A universal health coverage proposal by Illinois Gov. Rod Blagojevich (D) has created, and its unpopularity is threatening to doom the entire health care initiative, the New York Times reports.

Under the proposed plan:

  • A new tax would be levied on the gross receipts of businesses that make more than $2 million annually.
  • The tax would range from 0.08 percent of gross receipts for businesses, such as retailers or wholesalers, to 1.95 percent for service businesses; retail sales of food and medicine would be exempt from the tax.
  • In addition, the plan would create a statewide pool of low-rate insurance plans that anyone would be allowed to purchase, and expand access to coverage for low-income state residents through a program similar to Medicaid.

However, several leaders who usually find themselves allied with the governor have expressed outright opposition to the new tax, including civil rights leader the Rev. Jesse Jackson, the Times reports.

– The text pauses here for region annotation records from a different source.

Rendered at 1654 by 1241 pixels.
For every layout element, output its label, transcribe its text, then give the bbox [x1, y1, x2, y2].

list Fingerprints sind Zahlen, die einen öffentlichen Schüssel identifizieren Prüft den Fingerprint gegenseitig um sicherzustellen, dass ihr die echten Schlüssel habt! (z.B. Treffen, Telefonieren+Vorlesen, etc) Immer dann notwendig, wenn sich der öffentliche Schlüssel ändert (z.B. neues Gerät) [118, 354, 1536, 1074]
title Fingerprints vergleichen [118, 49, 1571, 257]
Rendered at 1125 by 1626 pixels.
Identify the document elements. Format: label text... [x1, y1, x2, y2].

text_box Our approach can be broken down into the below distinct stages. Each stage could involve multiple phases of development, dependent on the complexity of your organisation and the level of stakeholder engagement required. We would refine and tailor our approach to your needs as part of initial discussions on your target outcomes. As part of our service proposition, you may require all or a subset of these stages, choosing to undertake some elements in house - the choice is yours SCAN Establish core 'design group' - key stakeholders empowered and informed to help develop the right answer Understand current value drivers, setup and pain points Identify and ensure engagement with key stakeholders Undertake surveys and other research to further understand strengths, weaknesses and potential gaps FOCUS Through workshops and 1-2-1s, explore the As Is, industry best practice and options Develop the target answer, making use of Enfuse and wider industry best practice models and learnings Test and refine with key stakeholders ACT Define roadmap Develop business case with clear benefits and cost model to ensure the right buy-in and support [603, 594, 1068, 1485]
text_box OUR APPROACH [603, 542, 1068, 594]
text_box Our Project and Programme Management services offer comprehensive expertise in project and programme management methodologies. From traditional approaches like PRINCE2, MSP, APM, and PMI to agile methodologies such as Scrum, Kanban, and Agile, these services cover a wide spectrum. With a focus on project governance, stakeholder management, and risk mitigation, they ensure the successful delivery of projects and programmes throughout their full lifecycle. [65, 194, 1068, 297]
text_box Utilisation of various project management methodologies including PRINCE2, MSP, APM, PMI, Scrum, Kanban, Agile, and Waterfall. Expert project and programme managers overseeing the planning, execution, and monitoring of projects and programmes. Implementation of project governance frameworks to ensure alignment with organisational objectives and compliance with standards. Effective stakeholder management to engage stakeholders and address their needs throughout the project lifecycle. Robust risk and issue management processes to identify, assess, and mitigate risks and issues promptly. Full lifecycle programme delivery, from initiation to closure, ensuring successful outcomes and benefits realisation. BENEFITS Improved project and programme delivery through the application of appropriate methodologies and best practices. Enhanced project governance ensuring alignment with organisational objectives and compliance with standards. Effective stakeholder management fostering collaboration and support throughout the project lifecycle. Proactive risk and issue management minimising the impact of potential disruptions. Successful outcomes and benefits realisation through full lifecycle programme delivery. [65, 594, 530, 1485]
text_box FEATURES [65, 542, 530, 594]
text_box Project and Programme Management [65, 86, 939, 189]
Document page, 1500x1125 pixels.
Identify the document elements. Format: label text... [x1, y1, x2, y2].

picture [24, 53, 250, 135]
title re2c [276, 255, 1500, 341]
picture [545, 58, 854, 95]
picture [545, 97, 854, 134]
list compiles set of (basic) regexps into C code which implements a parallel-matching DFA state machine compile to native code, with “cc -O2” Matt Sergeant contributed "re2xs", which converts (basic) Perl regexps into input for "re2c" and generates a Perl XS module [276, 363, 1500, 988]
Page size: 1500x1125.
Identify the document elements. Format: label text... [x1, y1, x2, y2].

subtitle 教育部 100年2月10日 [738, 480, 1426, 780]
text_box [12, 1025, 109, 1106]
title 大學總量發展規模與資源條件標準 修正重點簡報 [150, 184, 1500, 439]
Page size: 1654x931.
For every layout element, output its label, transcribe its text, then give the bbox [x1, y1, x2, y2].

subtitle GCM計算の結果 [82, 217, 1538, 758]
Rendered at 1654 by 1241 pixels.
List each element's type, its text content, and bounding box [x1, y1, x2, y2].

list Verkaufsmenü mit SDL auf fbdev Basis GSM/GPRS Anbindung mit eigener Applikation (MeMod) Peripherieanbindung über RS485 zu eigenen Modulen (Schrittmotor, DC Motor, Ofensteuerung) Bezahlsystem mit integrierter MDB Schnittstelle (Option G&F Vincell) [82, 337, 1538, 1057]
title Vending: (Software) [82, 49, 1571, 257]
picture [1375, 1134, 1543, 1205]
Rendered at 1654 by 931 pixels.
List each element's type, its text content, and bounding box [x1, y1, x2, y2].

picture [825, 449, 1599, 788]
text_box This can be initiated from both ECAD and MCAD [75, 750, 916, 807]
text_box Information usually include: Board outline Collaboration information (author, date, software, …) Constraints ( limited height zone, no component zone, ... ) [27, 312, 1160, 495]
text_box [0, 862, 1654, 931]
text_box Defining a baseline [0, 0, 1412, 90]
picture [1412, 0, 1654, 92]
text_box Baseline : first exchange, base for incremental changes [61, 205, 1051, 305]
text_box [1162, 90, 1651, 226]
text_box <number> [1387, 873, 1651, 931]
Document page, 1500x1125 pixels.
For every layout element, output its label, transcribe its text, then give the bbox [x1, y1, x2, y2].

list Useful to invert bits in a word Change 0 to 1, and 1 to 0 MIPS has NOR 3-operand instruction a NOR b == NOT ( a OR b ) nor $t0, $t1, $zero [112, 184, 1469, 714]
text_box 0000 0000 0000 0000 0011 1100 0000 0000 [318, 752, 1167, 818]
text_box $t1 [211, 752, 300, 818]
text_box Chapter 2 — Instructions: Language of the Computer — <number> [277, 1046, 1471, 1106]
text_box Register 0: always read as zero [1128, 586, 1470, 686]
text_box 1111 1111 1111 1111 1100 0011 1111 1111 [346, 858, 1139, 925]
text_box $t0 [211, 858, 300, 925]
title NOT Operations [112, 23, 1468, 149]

"For a substantial number of small businesses and many of our established businesses, the tax would be higher than the profit. That is the real problem with it," says Jackson, "We all want health care.  But business closure is not good health."

Some businesses have said they will move out of the state if the tax is imposed, and the state Chamber of Commerce has launched a campaign opposing the health care plan and tax.